A Polícia de Alagoas aguarda perícia para determinar a causa da morte da bebê. Além disso, segundo o padrinho da bebê, Pedro Henrique, Eduarda teria tentado se matar com uma faca tipo peixeira, o que desperta ainda mais a possibilidade de depressão pós-parto.

O pai da bebê, Jaelson da Silva Souza, que não chegou a conhecer a filha porque estava trabalhando em São Paulo, disse que a esposa, com que está junto há dez anos, nunca apresentou sinais de agressividade. Ele acredita que Eduarda teve um “surto psicótico”.

MUDANÇAS
“Como é um período que envolve muitas mudanças, é comum que a mulher vivencie períodos transitórios e que envolvam sintomas como tristeza, ansiedade e irritabilidade. É importante ficar alerta para que esses sintomas não se estendam, pois estudos apontam que aproximadamente 1/4 das mães brasileiras sofrem de depressão pós-parto, o que é algo bem expressivo”, destaca a coordenadora de psicologia.

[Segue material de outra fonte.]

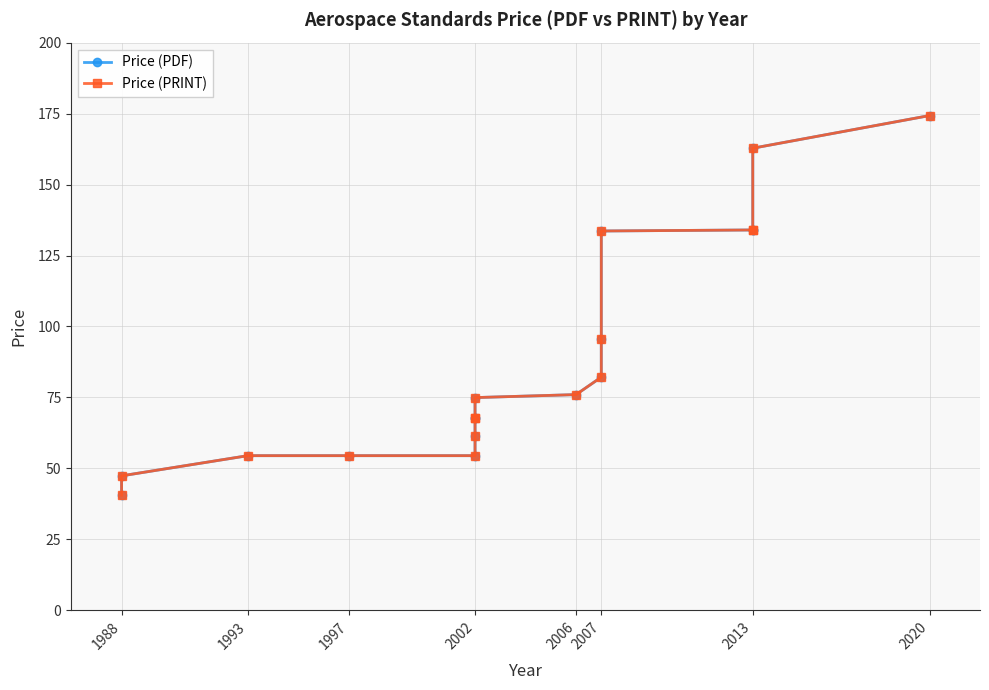

Rank the series at 2013 from highest to lowest value.

Price (PDF), Price (PRINT)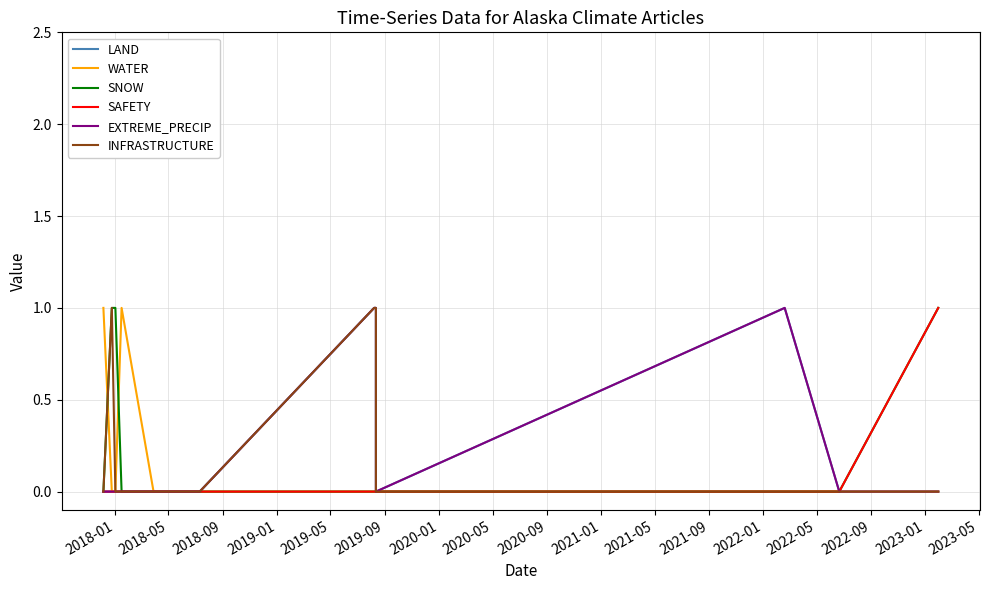

What is the difference between the highest and lowest values at 2018-01?

1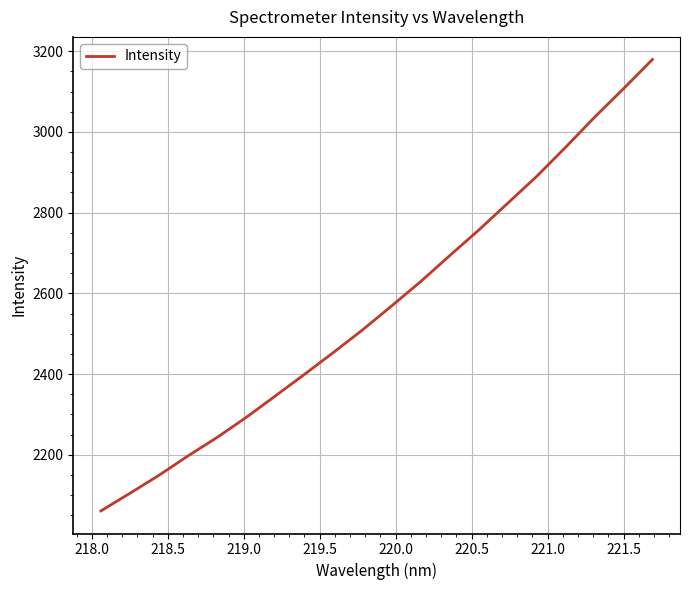

What is the greatest value displayed?

3179.7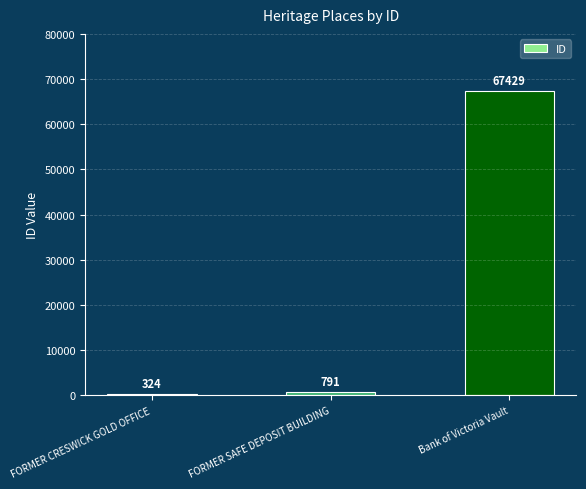

Reading left to right, extract all data points from this chart.

FORMER CRESWICK GOLD OFFICE=324	FORMER SAFE DEPOSIT BUILDING=791	Bank of Victoria Vault=67429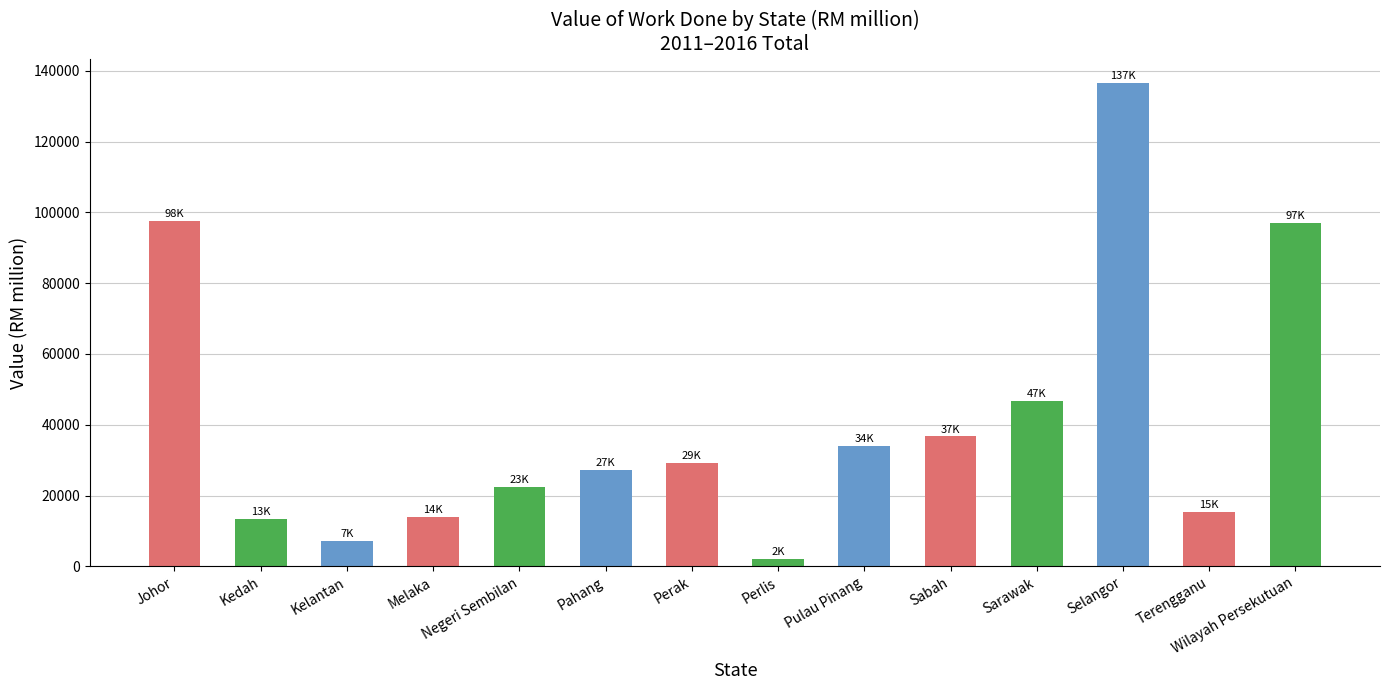

The value at Johor is 172615.9. True or false?

False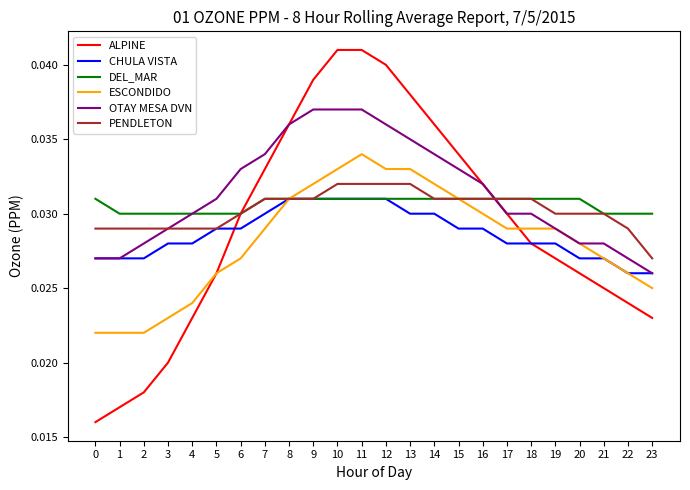

Between 2 and 15, which series saw the biggest shift?

ALPINE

Eduarda confessou que matou a filha asfixiada com um travesseiro, mas disse não saber o motivo. Ela teve a prisão em flagrante convertida para preventiva, na última quarta-feira (16).  De acordo com Nádia Oliveira, os hospitais e maternidades têm avançado na questão de tratamento e identificação desses casos, mas ainda existem relatos de atendimentos inapropriados.

FORMAÇÃO

“É comum ouvir relatos de abordagens inapropriadas de profissionais que não legitimam e acolhem a mãe de forma empática e humanizada. Há muitas questões estruturais atreladas, como sobrecarga de trabalho desses profissionais e a falta de condições”, alerta.

“Uma das formas para contornar esses desafios é o investimento na formação desses profissionais, de modo que possam prestar um serviço mais humanizado e acolhedor para essas mães, a fim de realizar o encaminhamento correto desses possíveis casos”, diz Nádia Oliveira.

A Lei Federal 14.721/2023 amplia o direito de assistência psicológica às mulheres antes, durante e após o parto por meio do Sistema Único de Saúde (SUS). A lei ainda assegura que a assistência psicológica deve começar ainda no pré-natal e no puérperio.

Além disso, hospitais e estabelecimentos de atenção à saúde de gestantes públicos ou privados devem desenvolver atividades de educação, conscientização e esclarecimento sobre a saúde mental da mulher durante esse período.